New Solicitation for up to 3 million Barrels Continues Biden-Harris Administration’s Commitment to Replenish Reserve at a Good Deal for American Taxpayers, Maintain the SPR’s Operational Readiness, and Protect the Nation’s Energy Security
WASHINGTON, D.C. — Today, the U.S. Department of Energy’s (DOE) Office of Petroleum Reserves announced a solicitation for up to 3 million barrels of oil for delivery to the Strategic Petroleum Reserve (SPR) in March 2024. This is a continuation of DOE’s strategy of consistent solicitations aimed at purchasing oil when it can purchase at a good deal for taxpayers: a price of $79 dollars per barrel or below, far less than the average of about $95 per barrel DOE received for 2022 emergency SPR sales.
Today’s announcement advances the President’s commitment to safeguard and replenish this critical energy security asset. This follows his historic release from the SPR to address the significant global supply disruption caused by Putin’s war on Ukraine and help keep the domestic market well supplied, ultimately helping to bring down prices for American consumers and businesses. Analysis from the Department of the Treasury indicates that SPR releases last year, along with coordinated releases from international partners, reduced gasoline prices by as much as 40 cents per gallon.
Bids for the solicitation are due no later than 11:00 a.m. Central Time on December 18, 2023. The delivery will be received by the Big Hill storage facility. DOE will continue to release monthly solicitations for any available capacity through at least May 2024. By providing transparency in the cadence of solicitations and guidance on target pricing, qualified bidders can more easily submit comprehensive and competitive bids that deliver a good deal for taxpayers.
DOE has already purchased nearly 9 million barrels for SPR replenishment for an average of about $75 per barrel – far lower than the average of about $95 per barrel that SPR crude was sold for in 2022 – and secured nearly 4 million barrels in accelerated exchange returns.
The Administration’s ongoing three-part replenishment strategy to get the best deal for taxpayers while increasing SPR stocks includes: (1) Direct purchases with revenues from emergency sales; (2) Exchange returns that include a premium of oil above volume delivered; and (3) Securing legislative solutions that avoid unnecessary sales unrelated to supply disruptions. DOE has already secured cancellation of 140 million barrels in congressionally mandated sales scheduled for Fiscal Years 2024 through 2027. This cancellation has led to significant progress toward replenishment.
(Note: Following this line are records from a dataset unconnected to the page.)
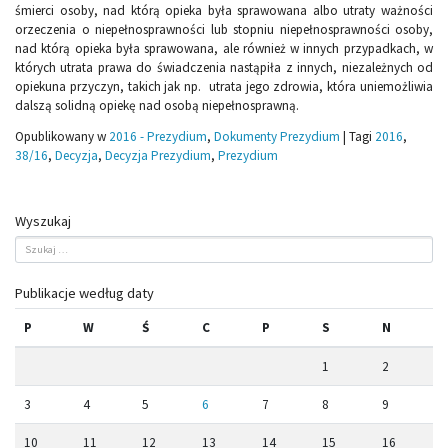
śmierci osoby, nad którą opieka była sprawowana albo utraty ważności
orzeczenia o niepełnosprawności lub stopniu niepełnosprawności osoby,
nad którą opieka była sprawowana, ale również w innych przypadkach, w
których utrata prawa do świadczenia nastąpiła z innych, niezależnych od
opiekuna przyczyn, takich jak np. utrata jego zdrowia, która uniemożliwia
dalszą solidną opiekę nad osobą niepełnosprawną.
Opublikowany w
2016 - Prezydium
,
Dokumenty Prezydium
|
Tagi
2016
,
38/16
,
Decyzja
,
Decyzja Prezydium
,
Prezydium
Wyszukaj
Publikacje według daty
P
W
Ś
C
P
S
N
1
2
3
4
5
6
7
8
9
10
11
12
13
14
15
16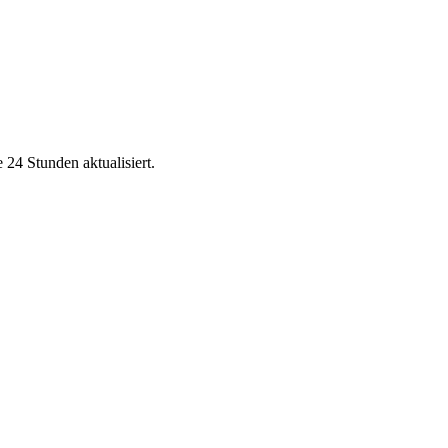
e 24 Stunden aktualisiert.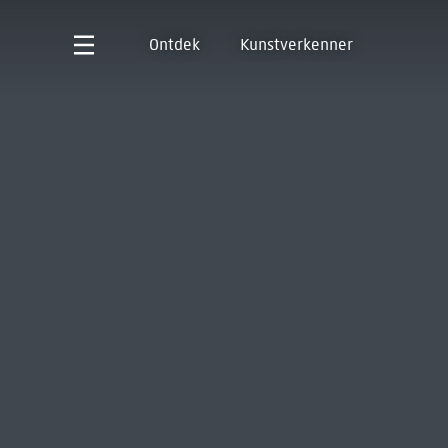
Ontdek
Kunstverkenner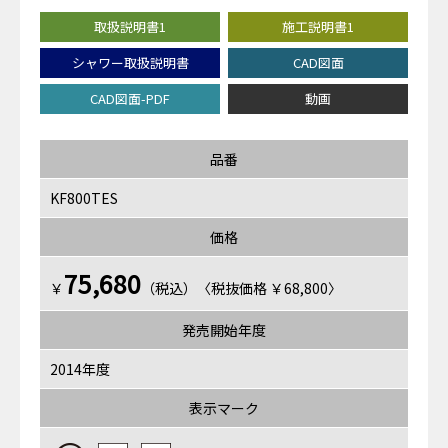
取扱説明書1
施工説明書1
シャワー取扱説明書
CAD図面
CAD図面-PDF
動画
品番
KF800TES
価格
75,680
￥
（税込）〈税抜価格 ￥68,800〉
発売開始年度
2014年度
表示マーク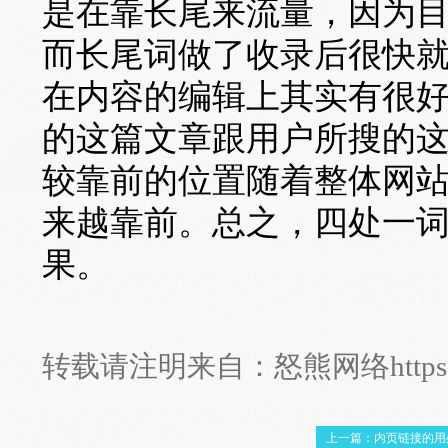
是在靠长尾来流量，因为
而长尾词做了收录后很快
在内容的编辑上其实有很好
的这篇文章跟用户所搜的
较靠前的位置随着整体网
来越靠前。总之，四处一
果。
转载请注明来自：
怒熊网络
http
上一篇：内页链接的用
The SPR continues to be the world’s largest supply of emergency crude oil, and the federally owned oil stocks are stored in underground salt caverns at four sites in Texas and Louisiana. Through scheduled maintenance periods and the Life Extension 2 program, DOE continues to prioritize the operational integrity of the SPR to ensure that the SPR can continue to meet its mission as a critical energy security asset. The SPR has a long history of protecting the economy and American livelihoods in times of emergency oil shortages.